During installation the most important thing you need to know is to remove the plastic audio cover. It's not shielded so is just cosmetic. It's held in place by two small black screws under the board so once the board is in place you can't easily remove it. And you should remove it because it gets in the way of some pcie cards, especially graphics cards. Amazingly, especially the Aorus 1080ti!!
This board has some nice touches like a power switch so you can power up the board even if your case power switch is not working. Some diagnostic displays and so on. Honestly though you are unlikely to use most of the nice touches unless you are overclocking.
The supplied software is comprehensive albeit I didn't load most of it in. I just wanted the Windows BIOS update and RGB Fusion, which allows you to change the leds. At the moment you should update the BIOS when you get a board, because there are changes going in as we speak because the boards are fairly new. I actually wasn't very impressed with Fusion. It's simple to use and effective but it seemed to get a little confused with the graphics card ( which is also Gigabyte ). It controlled all things Gigabyte but didn't seem to quite get the graphics card right. How can I describe it? It seemed to change the colour of the graphics LED's but didn't change their mode ( pulse, wave, etc ) . Not that it matters, someplace there is utility specifically to program up the graphics card. I haven't looked in to that yet, but when I do I will update this review.

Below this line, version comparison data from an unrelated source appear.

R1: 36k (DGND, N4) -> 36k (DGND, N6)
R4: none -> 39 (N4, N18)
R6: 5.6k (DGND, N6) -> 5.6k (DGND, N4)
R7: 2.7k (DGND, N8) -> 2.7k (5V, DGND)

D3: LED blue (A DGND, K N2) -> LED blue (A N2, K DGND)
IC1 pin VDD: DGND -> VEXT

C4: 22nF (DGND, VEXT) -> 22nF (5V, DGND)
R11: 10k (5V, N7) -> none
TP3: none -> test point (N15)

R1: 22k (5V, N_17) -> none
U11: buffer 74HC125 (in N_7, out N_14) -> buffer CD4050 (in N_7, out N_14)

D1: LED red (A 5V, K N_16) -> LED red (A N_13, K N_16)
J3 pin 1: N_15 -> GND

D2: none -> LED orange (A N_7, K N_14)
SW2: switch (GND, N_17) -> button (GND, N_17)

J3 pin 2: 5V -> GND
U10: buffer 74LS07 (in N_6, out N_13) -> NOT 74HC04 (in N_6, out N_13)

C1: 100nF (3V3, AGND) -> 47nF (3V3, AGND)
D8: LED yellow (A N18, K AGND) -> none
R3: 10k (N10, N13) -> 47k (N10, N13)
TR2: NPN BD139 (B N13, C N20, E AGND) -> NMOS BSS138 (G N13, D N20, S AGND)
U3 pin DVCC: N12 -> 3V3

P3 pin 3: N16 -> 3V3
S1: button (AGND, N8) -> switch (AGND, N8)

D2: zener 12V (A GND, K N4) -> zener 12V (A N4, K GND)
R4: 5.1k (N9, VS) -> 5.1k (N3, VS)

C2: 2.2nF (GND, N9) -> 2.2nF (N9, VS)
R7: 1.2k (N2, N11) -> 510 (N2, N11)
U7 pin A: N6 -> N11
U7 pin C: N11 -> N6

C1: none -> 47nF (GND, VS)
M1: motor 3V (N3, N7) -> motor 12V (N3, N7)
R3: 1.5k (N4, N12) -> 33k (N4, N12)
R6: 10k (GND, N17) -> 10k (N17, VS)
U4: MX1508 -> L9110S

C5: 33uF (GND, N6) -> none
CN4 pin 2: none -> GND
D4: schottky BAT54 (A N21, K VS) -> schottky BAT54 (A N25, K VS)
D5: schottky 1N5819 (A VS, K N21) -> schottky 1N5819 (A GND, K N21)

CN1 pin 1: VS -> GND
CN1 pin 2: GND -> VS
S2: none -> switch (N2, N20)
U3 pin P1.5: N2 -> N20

The fan control really is excellent but since I have a Corsair water cooler, I use LINK instead. Almost a shame really. For air cooling I would definitely use the Gigabyte fan control.
So, all in all, a great board. You would expect that at this price though.
My only gripe with the product is the software is outdated on the disc and isnt very clear on wear to download the drivers and utilities.
Overall a great motherboard for the 8th gen I7's.